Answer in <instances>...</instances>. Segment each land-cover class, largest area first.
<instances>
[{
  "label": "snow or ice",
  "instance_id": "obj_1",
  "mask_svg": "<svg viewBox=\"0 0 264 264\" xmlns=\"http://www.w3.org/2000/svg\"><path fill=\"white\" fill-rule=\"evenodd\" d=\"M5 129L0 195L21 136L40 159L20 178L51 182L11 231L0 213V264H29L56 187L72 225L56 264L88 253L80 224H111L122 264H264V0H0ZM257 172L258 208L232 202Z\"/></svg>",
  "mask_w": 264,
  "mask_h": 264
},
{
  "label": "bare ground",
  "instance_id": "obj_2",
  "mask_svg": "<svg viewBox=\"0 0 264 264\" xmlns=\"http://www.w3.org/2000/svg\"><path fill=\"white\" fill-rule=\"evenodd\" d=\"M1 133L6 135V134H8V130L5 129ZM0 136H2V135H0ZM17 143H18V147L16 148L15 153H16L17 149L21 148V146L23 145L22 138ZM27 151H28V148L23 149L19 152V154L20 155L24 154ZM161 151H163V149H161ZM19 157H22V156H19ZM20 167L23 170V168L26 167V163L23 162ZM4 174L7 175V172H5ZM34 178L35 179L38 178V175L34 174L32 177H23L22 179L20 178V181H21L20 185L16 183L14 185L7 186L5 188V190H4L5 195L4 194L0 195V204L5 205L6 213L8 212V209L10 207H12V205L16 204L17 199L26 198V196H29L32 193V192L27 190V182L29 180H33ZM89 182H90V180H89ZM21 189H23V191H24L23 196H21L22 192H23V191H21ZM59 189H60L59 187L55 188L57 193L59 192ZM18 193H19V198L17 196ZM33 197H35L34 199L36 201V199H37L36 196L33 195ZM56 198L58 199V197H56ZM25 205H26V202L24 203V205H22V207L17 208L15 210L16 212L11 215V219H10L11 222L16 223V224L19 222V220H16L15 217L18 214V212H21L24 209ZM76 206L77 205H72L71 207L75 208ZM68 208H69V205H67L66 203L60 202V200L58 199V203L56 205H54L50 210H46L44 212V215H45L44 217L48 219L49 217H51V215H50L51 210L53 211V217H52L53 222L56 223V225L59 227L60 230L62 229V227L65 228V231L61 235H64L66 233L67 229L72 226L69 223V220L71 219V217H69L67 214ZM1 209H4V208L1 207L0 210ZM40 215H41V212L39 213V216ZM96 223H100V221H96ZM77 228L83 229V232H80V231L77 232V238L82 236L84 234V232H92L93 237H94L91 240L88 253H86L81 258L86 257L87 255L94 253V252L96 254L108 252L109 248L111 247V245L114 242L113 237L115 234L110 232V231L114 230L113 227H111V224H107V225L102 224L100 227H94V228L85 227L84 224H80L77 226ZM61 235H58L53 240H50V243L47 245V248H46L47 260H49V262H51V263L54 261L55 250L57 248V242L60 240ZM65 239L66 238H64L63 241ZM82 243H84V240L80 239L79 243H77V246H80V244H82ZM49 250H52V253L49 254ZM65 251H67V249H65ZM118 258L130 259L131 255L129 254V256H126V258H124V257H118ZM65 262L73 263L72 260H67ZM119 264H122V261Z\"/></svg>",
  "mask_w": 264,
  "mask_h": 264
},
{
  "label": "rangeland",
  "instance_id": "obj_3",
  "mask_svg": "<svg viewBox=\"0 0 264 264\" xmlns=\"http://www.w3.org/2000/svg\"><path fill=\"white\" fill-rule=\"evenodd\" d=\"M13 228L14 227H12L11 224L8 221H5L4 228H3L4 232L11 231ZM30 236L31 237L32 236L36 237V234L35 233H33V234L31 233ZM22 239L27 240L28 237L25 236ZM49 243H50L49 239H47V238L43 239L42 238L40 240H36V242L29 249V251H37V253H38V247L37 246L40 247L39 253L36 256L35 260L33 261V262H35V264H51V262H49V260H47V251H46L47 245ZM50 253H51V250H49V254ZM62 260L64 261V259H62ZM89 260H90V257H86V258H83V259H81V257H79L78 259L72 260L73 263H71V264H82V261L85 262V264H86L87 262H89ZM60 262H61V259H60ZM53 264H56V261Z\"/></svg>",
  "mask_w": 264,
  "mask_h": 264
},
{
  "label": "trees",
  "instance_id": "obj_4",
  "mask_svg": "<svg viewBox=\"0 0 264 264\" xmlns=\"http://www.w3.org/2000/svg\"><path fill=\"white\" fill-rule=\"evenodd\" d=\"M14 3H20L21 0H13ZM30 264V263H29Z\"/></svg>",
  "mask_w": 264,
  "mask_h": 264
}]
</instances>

####

# Job:
Each entry must be reproduced verbatim.

# Result for this task:
Answer in <instances>...</instances>. Segment each land-cover class, largest area first.
<instances>
[{
  "label": "snow or ice",
  "instance_id": "obj_1",
  "mask_svg": "<svg viewBox=\"0 0 264 264\" xmlns=\"http://www.w3.org/2000/svg\"><path fill=\"white\" fill-rule=\"evenodd\" d=\"M5 129L0 195L21 136L40 159L20 178L51 182L11 231L0 213V264H29L56 187L72 225L56 264L88 253L80 224H111L122 264H264V0H0ZM257 172L258 208L232 202Z\"/></svg>",
  "mask_w": 264,
  "mask_h": 264
},
{
  "label": "bare ground",
  "instance_id": "obj_2",
  "mask_svg": "<svg viewBox=\"0 0 264 264\" xmlns=\"http://www.w3.org/2000/svg\"><path fill=\"white\" fill-rule=\"evenodd\" d=\"M1 133L6 135V134H8V130L5 129ZM0 136H2V135H0ZM17 143H18V147L16 148L15 153H16L17 149L21 148V146L23 145L22 138ZM27 151H28V148L23 149L19 152V154L20 155L24 154ZM161 151H163V149H161ZM19 157H22V156H19ZM20 167L23 170V168L26 167V163L23 162ZM4 174L7 175V172H5ZM34 178L35 179L38 178V175L34 174L32 177H23L22 179L20 178V181H21L20 185L16 183L14 185L7 186L5 188V190H4L5 195L4 194L0 195V204L5 205L6 213L8 212V209L10 207H12V205L16 204L17 199L26 198V196H29L32 193V192L27 190V182L29 180H33ZM89 182H90V180H89ZM21 189H23V191H24L23 196H21L22 192H23V191H21ZM59 189H60L59 187L55 188L57 193L59 192ZM18 193H19V198L17 196ZM33 197H35L34 199L36 201V199H37L36 196L33 195ZM56 198L58 199V197H56ZM25 205H26V202L24 203V205H22V207L17 208L15 210L16 212L11 215V219H10L11 222L16 223V224L19 222V220H16L15 217L18 214V212H21L24 209ZM76 206L77 205H72L71 207L75 208ZM68 208H69V205H67L66 203L60 202V200L58 199V203L56 205H54L50 210H46L44 212V215H45L44 217L48 219L49 217H51V215H50L51 210L53 211V217H52L53 222L56 223V225L59 227L60 230L62 229V227L65 228V231L61 235H64L66 233L67 229L72 226L69 223V220L71 219V217H69L67 214ZM1 209H4V208L1 207L0 210ZM40 215H41V212L39 213V216ZM96 223H100V221H96ZM77 228L83 229V232H80V231L77 232V238L82 236L84 234V232H92L93 237H94L91 240L88 253H86L81 258L86 257L87 255L94 253V252L96 254L108 252L109 248L111 247V245L114 242L113 237L115 234L110 232V231L114 230L113 227H111V224H107V225L102 224L100 227H94V228L85 227L84 224H80L77 226ZM61 235H58L53 240H50V243L47 245V248H46L47 260H49V262H51V263L54 261L55 250L57 248V242L60 240ZM65 239L66 238H64L63 241ZM82 243H84V240L80 239L79 243H77V246H80V244H82ZM49 250H52V253L49 254ZM65 251H67V249H65ZM118 258L130 259L131 255L129 254V256H126V258H124V257H118ZM65 262L73 263L72 260H67ZM119 264H122V261Z\"/></svg>",
  "mask_w": 264,
  "mask_h": 264
},
{
  "label": "rangeland",
  "instance_id": "obj_3",
  "mask_svg": "<svg viewBox=\"0 0 264 264\" xmlns=\"http://www.w3.org/2000/svg\"><path fill=\"white\" fill-rule=\"evenodd\" d=\"M13 228L14 227H12L11 224L8 221H5L4 228H3L4 232L11 231ZM30 236L31 237L32 236L36 237V234L35 233H33V234L31 233ZM22 239L27 240L28 237L25 236ZM49 243H50L49 239H47V238L43 239L42 238L40 240H36V242L29 249V251H37V253H38V247L37 246L40 247L39 253L36 256L35 260L33 261V262H35V264H51V262H49V260H47V251H46L47 245ZM50 253H51V250H49V254ZM62 260L64 261V259H62ZM89 260H90V257H86V258H83V259H81V257H79L78 259L72 260L73 263H71V264H82V261L85 262V264H86L87 262H89ZM60 262H61V259H60ZM53 264H56V261Z\"/></svg>",
  "mask_w": 264,
  "mask_h": 264
},
{
  "label": "trees",
  "instance_id": "obj_4",
  "mask_svg": "<svg viewBox=\"0 0 264 264\" xmlns=\"http://www.w3.org/2000/svg\"><path fill=\"white\" fill-rule=\"evenodd\" d=\"M14 3H20L21 0H13ZM30 264V263H29Z\"/></svg>",
  "mask_w": 264,
  "mask_h": 264
}]
</instances>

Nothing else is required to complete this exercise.